Portanto, quando o moçambicano denota não ter linguagem suficiente para poder se expressar, tudo nos conduz ao corolário de que estamos perante um sintoma de que algo muito grave que está acontecendo com a nossa literatura, ou seja, a nossa literatura já não mais consegue sintetizar em símbolos verbais as experiências mais profundas da sociedade. Porque? Por um lado porque muitos escritores também não tem linguagem suficiente para sintetizar em símbolos verbais as experiências reais mais profundas, quer sejam experiências individuais do próprio escritor, quer sejam as experiências da sociedade como um todo porque para você ter linguagem suficiente para ser mais do que um simples jornalista e se tornar um escritor de verdade e não apenas um diletante, você deve ter lido no mínimo, vamos dizer, mil livros de autores diversos, para poder absorver o estilo literário de cada um. Ou seja, primeiro é preciso absorver a cultura literária de vários povos. Por outro lado, é preciso fazer aquilo que Flaubert fazia, quer dizer, pesar cada palavra antes de usá-la e isso é que vai diferenciar um escritor de um Jornalista. E, finalmente, ter passado por experiências reais profundas como os grandes escritores da literatura universal como Dostoiévski, Goethe, Cervantes, Camões, etc., ou então, ter a capacidade de vivenciar imaginativamente  experiências reais profundas sem ter que passar por elas como um narrador participante, mas apenas como um narrador observador como foi por exemplo, o caso de Dante na sua divina comédia “o inferno”, mas isso requer que você viva numa atmosfera que permite ter esse tipo de imaginação, caso contrário, a sua obra será inautêntica e sem nenhum valor cultural real.

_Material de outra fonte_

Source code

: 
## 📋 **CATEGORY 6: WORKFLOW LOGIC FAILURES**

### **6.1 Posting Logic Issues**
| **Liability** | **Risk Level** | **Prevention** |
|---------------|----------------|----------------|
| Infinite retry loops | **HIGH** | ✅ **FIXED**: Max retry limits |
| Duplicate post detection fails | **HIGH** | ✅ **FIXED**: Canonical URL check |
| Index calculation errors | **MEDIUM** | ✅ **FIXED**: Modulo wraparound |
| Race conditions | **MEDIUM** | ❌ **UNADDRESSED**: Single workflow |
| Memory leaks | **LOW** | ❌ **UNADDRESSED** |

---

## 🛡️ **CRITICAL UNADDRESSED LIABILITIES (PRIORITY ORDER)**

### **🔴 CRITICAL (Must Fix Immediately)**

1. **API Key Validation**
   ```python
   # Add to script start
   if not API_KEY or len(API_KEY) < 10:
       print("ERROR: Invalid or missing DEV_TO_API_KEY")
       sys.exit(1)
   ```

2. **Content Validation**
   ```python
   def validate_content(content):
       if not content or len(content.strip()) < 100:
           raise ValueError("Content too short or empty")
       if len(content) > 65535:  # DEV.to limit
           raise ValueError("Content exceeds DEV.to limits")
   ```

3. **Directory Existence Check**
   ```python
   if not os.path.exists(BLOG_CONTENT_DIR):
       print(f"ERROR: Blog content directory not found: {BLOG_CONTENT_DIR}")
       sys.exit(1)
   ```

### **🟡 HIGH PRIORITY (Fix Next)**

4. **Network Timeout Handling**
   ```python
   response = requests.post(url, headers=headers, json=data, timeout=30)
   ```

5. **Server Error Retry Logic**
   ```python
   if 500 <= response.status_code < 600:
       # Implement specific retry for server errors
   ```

Muito dos nossos escritores vivem num ambiente  material, emocional e espiritual absolutamente comburente de banalidades e por isso escrevem coisas banais. Você vê, por exemplo, o que se publica em termos de poesia...tudo obra de segunda mão, cópia de cópia. Porque? Porque esses poetas não tem e nunca tiveram uma experiência interior profunda e digna de registo e nem tem linguagem suficiente para registar isso. Eu arrisco-me a dizer que você não pode ser um poeta digno desse nome se você é um indivíduo se você é indivíduo incapaz de voltar para dentro de si e viver da sua identidade espiritual. Um escritor já não tem necessidade disso, ele precisa apenas se voltar para fora de si e viver da identidade social do meio em que ele se encontra por mais banal que ele seja, mas são poucos que conseguem fazer isso.

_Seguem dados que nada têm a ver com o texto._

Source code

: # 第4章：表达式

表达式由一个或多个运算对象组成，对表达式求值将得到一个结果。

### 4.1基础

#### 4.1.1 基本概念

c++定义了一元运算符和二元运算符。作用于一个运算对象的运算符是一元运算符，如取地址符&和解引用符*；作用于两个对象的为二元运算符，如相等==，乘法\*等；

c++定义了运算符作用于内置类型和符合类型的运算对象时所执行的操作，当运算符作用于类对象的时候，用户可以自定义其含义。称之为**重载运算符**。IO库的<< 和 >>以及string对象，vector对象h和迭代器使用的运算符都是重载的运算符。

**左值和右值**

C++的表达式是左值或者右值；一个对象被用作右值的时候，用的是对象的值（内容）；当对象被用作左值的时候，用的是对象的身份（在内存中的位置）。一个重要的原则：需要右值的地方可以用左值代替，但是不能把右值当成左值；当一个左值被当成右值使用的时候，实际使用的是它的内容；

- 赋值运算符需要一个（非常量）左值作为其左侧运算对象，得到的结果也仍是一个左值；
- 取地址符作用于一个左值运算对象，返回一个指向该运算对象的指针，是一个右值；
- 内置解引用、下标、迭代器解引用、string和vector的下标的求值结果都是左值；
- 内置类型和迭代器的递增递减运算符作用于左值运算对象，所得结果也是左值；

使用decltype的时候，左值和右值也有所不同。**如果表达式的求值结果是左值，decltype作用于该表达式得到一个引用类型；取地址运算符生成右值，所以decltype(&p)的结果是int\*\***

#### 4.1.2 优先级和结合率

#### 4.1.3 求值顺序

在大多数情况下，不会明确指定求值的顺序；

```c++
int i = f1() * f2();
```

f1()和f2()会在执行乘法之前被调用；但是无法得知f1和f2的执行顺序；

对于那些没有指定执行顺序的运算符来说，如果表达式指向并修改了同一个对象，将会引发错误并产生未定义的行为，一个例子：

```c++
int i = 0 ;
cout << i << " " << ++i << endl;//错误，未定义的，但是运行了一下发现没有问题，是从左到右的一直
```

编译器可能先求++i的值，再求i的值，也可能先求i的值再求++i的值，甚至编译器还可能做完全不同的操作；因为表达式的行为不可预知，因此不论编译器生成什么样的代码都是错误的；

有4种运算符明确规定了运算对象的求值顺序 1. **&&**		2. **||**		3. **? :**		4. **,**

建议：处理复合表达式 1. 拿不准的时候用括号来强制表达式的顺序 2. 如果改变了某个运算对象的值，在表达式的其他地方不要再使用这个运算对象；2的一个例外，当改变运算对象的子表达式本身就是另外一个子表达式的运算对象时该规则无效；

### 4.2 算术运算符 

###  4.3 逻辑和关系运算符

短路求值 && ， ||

Quando você olha para a atmosfera social do país, os fenômenos dos raptos, o fenômeno da venda de órgãos humanos, o fenômeno dos linchamentos, o fenômeno dos homens catanas, etc., que são experiências reais do povo moçambicano, experiências profundas, experiências abissais, você vai se dar conta de que elas nunca foram descritas na nossa literatura. Ora, se a nossa literatura não descreve as experiências reais da nossa sociedade, o que ela tem feito? Ela só pode estar fazendo duas coisas: primeiro, propaganda ideológica; segundo, narrativa de “histórias” absolutamente inventadas e, portanto, sem nenhum fundo de realidade, ou “histórias” que são cópias de experiências que nunca tivemos e nem poderíamos ter. Ou seja, é caso para dizer que, malgrado ainda subistam moçambicanos que escrevem coisas de elevado valor,  a alta cultura literária em Moçambique está morta e muito bem sepultada no cemitério das banalidades, da inautenticidade e da propaganda ideológica sem mais nada ter dito e sem que algo mais lhe fosse perguntado.